> **Challenge 1**:
In the records, rewrite the lines starting with the line with "Write the alphaTex for this tab." and going on through the line with "2.4.8 0.6.16 r.16". Change "distortionguitar" to "overdrivenguitar" and leave everything else the same.

> **Extract to read**:
* start *

A kayaker begins to explore the marshes at the outlet of Red Brook into Buttermilk Bay.
A kayaker begins to explore the marshes at the outlet of Red Brook into Buttermilk Bay. David Lyon for The Boston Globe

Cornell Farm

For roughly 300 years South Dartmouth was a community of saltwater farms on Buzzards Bay. This 130-acre Trustees of Reservations reserve — which abuts an additional parcel maintained by the Dartmouth Natural Resources Trust — preserves that feel for farmland framed by oak forest and salt marsh. The trail entry point passes along hay fields left to wild abandon as habitat for butterflies, birds, and grasshoppers.

The 50- to 60-minute loop trail suddenly enters a mature hardwood forest of towering trees with abundant American holly in the undergrowth. Watch underfoot for cords of root that vein the trail. Bronze oak and bright yellow beech leaves make up the overhead foliage. From the woods, the trail emerges into a meadow and somewhat softer ground.

The best marsh views are from the long boardwalk that connects to the Dartmouth Natural Resources Trust trails (a good way to extend the hike). The salt hay is so thick that it can be hard to actually follow the thread of Little River as it winds through the wetland. Of course, you might get some help from one of the many water birds that fish the shallows.

* end *

> **Challenge 2**:
Repeat the piece on the Cornell Farm hike word for word, starting with "For roughly 300" and going on through "somewhat softer ground.".

> **Data to process**:
* start *

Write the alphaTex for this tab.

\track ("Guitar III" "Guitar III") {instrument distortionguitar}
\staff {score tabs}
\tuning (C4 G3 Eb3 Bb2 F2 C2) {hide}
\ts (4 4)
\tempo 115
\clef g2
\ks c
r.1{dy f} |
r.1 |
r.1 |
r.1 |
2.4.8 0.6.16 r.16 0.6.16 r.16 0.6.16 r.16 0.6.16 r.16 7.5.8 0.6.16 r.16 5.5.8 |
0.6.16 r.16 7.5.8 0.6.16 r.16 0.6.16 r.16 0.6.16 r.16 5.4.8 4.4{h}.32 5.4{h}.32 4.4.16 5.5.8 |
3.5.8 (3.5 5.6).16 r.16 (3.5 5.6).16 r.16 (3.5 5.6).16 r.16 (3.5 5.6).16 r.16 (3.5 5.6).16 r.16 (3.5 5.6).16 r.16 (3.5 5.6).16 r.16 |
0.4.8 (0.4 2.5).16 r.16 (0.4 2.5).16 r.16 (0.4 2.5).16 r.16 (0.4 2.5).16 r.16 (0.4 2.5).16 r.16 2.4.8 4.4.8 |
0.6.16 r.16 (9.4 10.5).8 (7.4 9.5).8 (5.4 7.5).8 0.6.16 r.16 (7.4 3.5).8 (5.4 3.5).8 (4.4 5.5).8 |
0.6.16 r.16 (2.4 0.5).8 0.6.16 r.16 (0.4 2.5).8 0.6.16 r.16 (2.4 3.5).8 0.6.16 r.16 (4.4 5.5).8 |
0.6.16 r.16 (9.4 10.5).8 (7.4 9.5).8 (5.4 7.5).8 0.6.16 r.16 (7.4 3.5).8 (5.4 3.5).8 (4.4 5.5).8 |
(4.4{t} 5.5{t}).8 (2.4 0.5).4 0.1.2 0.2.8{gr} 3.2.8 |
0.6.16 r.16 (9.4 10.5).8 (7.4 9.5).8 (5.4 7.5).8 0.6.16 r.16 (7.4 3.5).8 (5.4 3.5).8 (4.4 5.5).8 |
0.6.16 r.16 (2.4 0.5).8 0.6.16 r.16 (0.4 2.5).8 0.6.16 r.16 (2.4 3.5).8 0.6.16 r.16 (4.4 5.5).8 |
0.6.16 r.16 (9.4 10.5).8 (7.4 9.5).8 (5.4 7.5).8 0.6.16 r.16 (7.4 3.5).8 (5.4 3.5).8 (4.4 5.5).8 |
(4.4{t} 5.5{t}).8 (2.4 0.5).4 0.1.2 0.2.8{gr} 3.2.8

* end *
* start *

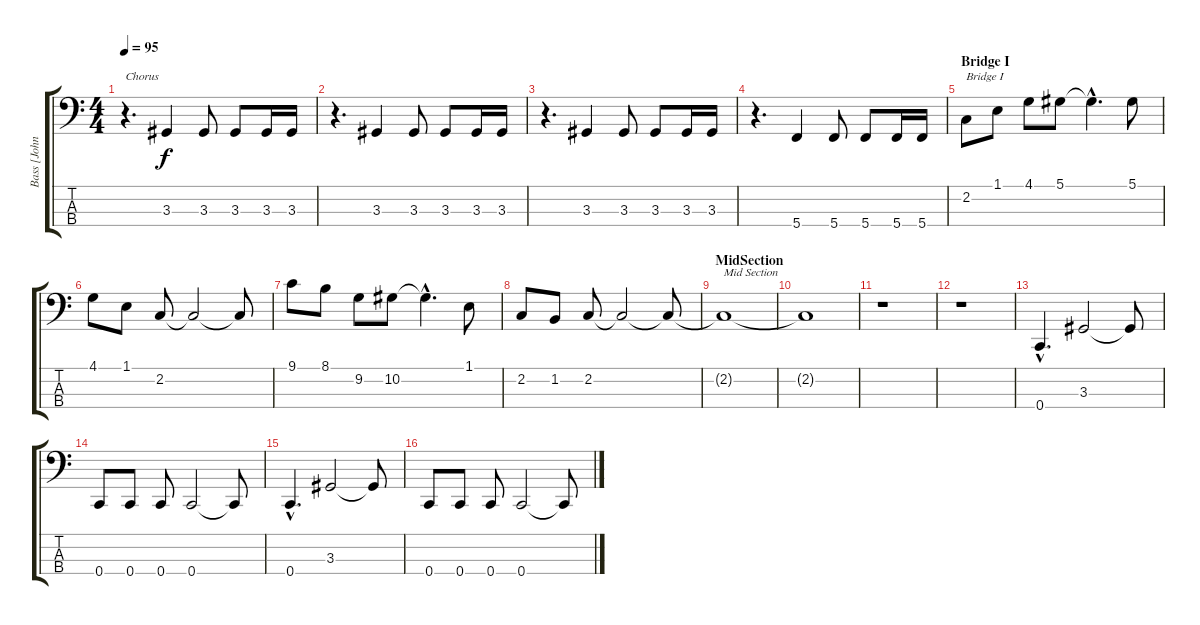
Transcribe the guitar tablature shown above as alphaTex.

* end *

> **Correct answer 1**:
Write the alphaTex for this tab.

\track ("Guitar III" "Guitar III") {instrument overdrivenguitar}
\staff {score tabs}
\tuning (C4 G3 Eb3 Bb2 F2 C2) {hide}
\ts (4 4)
\tempo 115
\clef g2
\ks c
r.1{dy f} |
r.1 |
r.1 |
r.1 |
2.4.8 0.6.16 r.16 0.6.16 r.16 0.6.16 r.16 0.6.16 r.16 7.5.8 0.6.16 r.16 5.5.8 |

> **Correct answer 2**:
For roughly 300 years South Dartmouth was a community of saltwater farms on Buzzards Bay. This 130-acre Trustees of Reservations reserve — which abuts an additional parcel maintained by the Dartmouth Natural Resources Trust — preserves that feel for farmland framed by oak forest and salt marsh. The trail entry point passes along hay fields left to wild abandon as habitat for butterflies, birds, and grasshoppers.

The 50- to 60-minute loop trail suddenly enters a mature hardwood forest of towering trees with abundant American holly in the undergrowth. Watch underfoot for cords of root that vein the trail. Bronze oak and bright yellow beech leaves make up the overhead foliage. From the woods, the trail emerges into a meadow and somewhat softer ground.